Upward Revision of Earnings Forecast


SOFTBANK CORP. (hereafter “the Company”) announces that it has made the following revision to the consolidated earnings forecast for the fiscal year ending March 31, 2011 (from April 1, 2010 to March 31, 2011), previously announced on February 2, 2010, in view of the latest earnings trends.

Revision of the consolidated earnings forecast for FY2010 ending March 31, 2011 (from April 1, 2010 to March 31, 2011)

(Billions of yen)
(Ref) Actual of the previous fiscal year (FY2009 ended March 31, 2010) Previous forecast
Latest forecast
operating income
465.8 500.0 600.0 100.0 20.0

Background of revision

The Group had previously forecasted consolidated operating income of JPY 500.0 billion for the fiscal year ending March 31, 2011. The Group has upwardly revised the forecast to JPY 600.0 billion, mainly reflecting the strong earnings momentum at the Mobile Communications segment.

The Group is strengthening its cash-flow-oriented management, and aims to reduce its JPY 1,939,520 million of net interest-bearing debt *1 as of the end of March 2009 by half over three years (by the end of March 2012) and to zero over six years (by the end of March 2015).
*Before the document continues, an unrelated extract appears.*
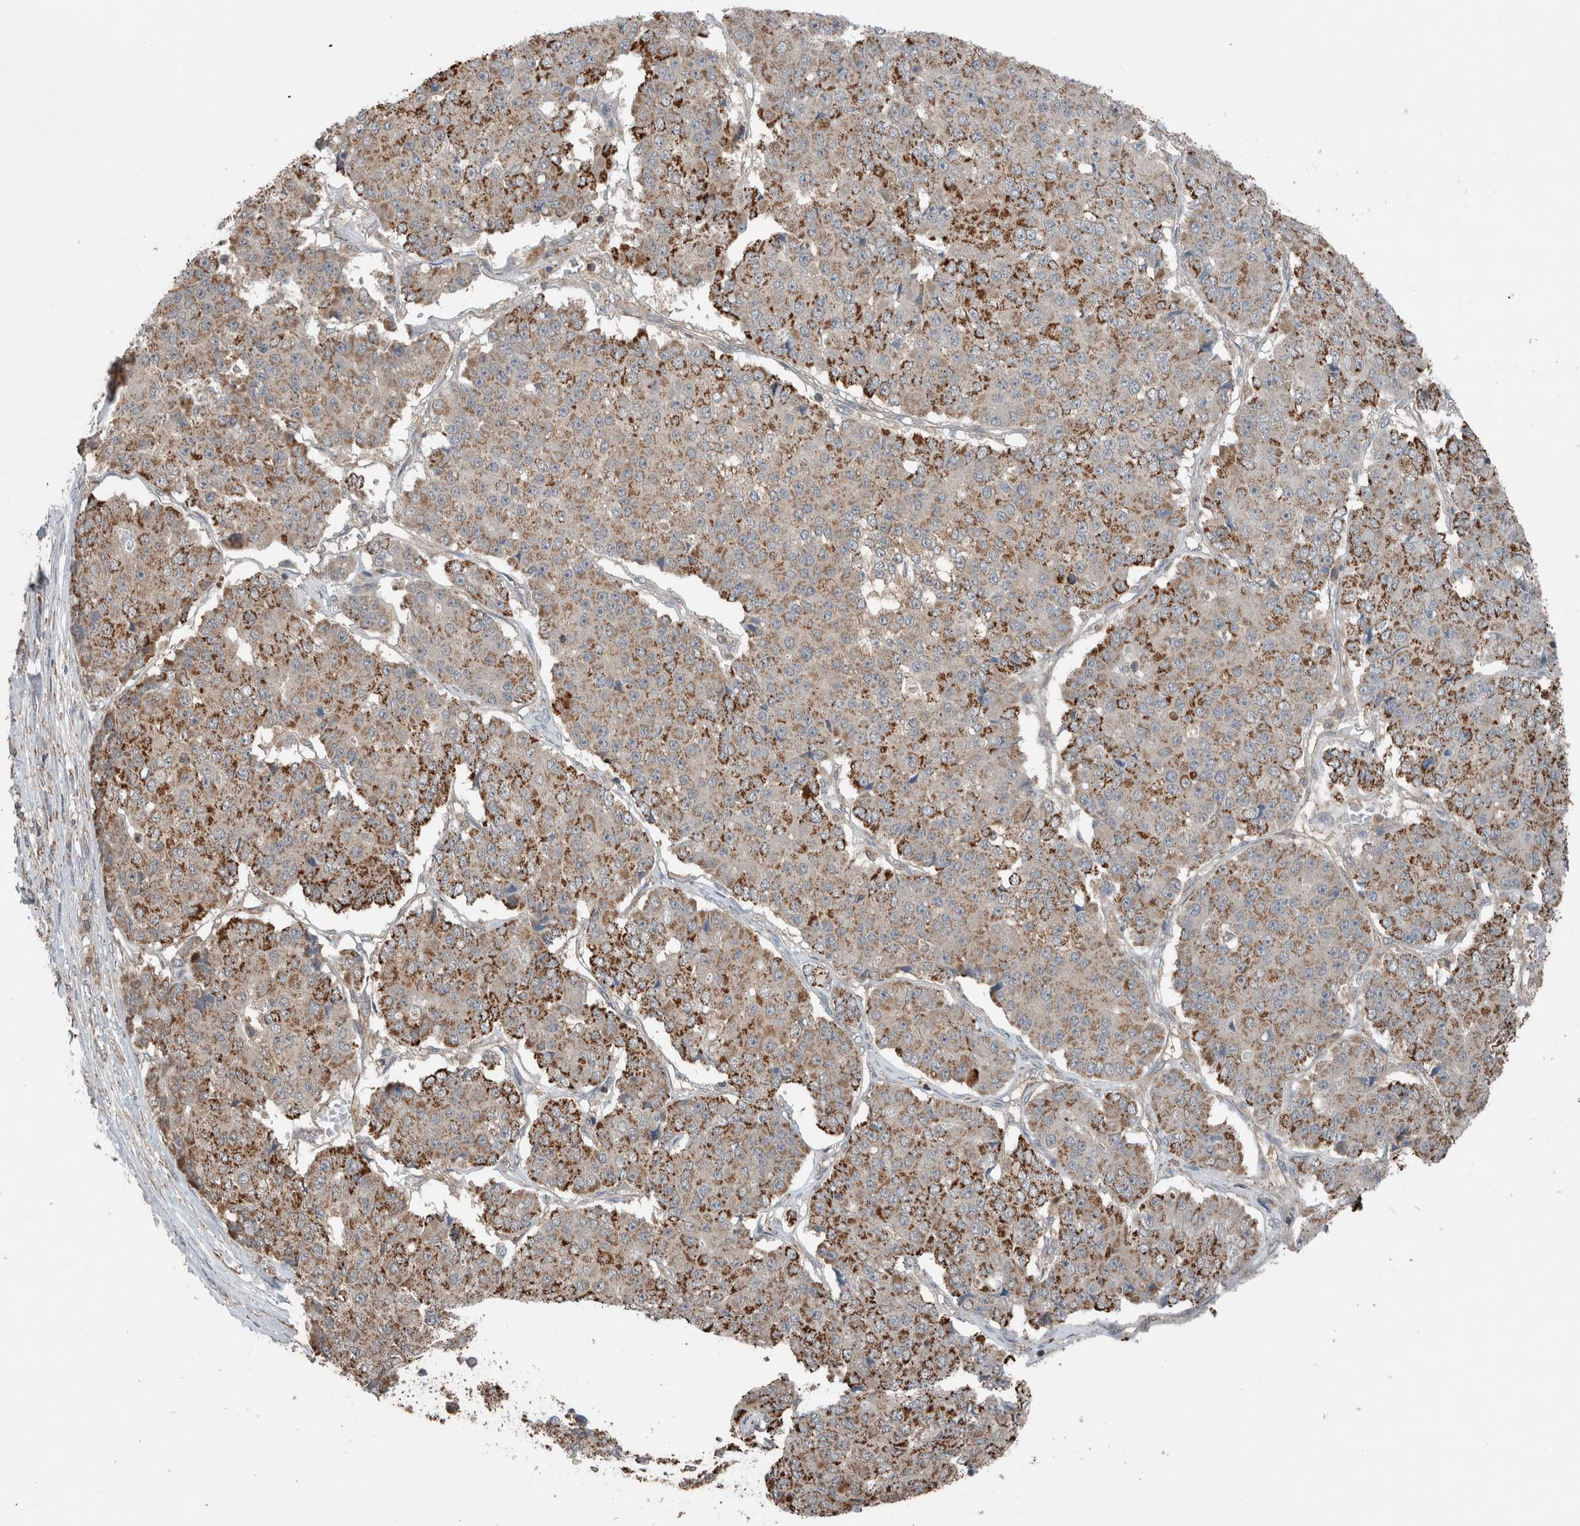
{"staining": {"intensity": "moderate", "quantity": "25%-75%", "location": "cytoplasmic/membranous"}, "tissue": "pancreatic cancer", "cell_type": "Tumor cells", "image_type": "cancer", "snomed": [{"axis": "morphology", "description": "Adenocarcinoma, NOS"}, {"axis": "topography", "description": "Pancreas"}], "caption": "Immunohistochemistry (IHC) histopathology image of neoplastic tissue: adenocarcinoma (pancreatic) stained using immunohistochemistry (IHC) shows medium levels of moderate protein expression localized specifically in the cytoplasmic/membranous of tumor cells, appearing as a cytoplasmic/membranous brown color.", "gene": "KLK14", "patient": {"sex": "male", "age": 50}}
To achieve this, the Group plans to generate an aggregate total of at least JPY 1 trillion in free cash flow *2 over the three years from fiscal 2009 (period from April 1, 2009, to March 31, 2012).

The Company will continue to pursue further growth and profit opportunities expansion through the generation of Group-wide synergies, while enhancing the stability of its financial base.

  • *1 Net interest-bearing debt: interest-bearing debt-cash position.
    Interest-bearing debt: short-term borrowings + commercial paper + current portion of corporate bonds + corporate bonds + long-term borrowings. Lease obligations are not included.
    This excludes the corporate bonds (WBS Class B2 Funding Notes, issued by J-WBS Funding K.K.) with a face value of JPY 27,000 million acquired by the Company during the previous fiscal year that were issued under the whole business securitization financing scheme associated with the acquisition of Vodafone K.K.
    Cash position: cash and cash deposits + marketable securities recorded as current assets (excludes Yahoo! Inc. shares held by a subsidiary of the Company in the United States of America).
  • *2 Free cash flow: cash flows from operating activities + cash flows from investing activities.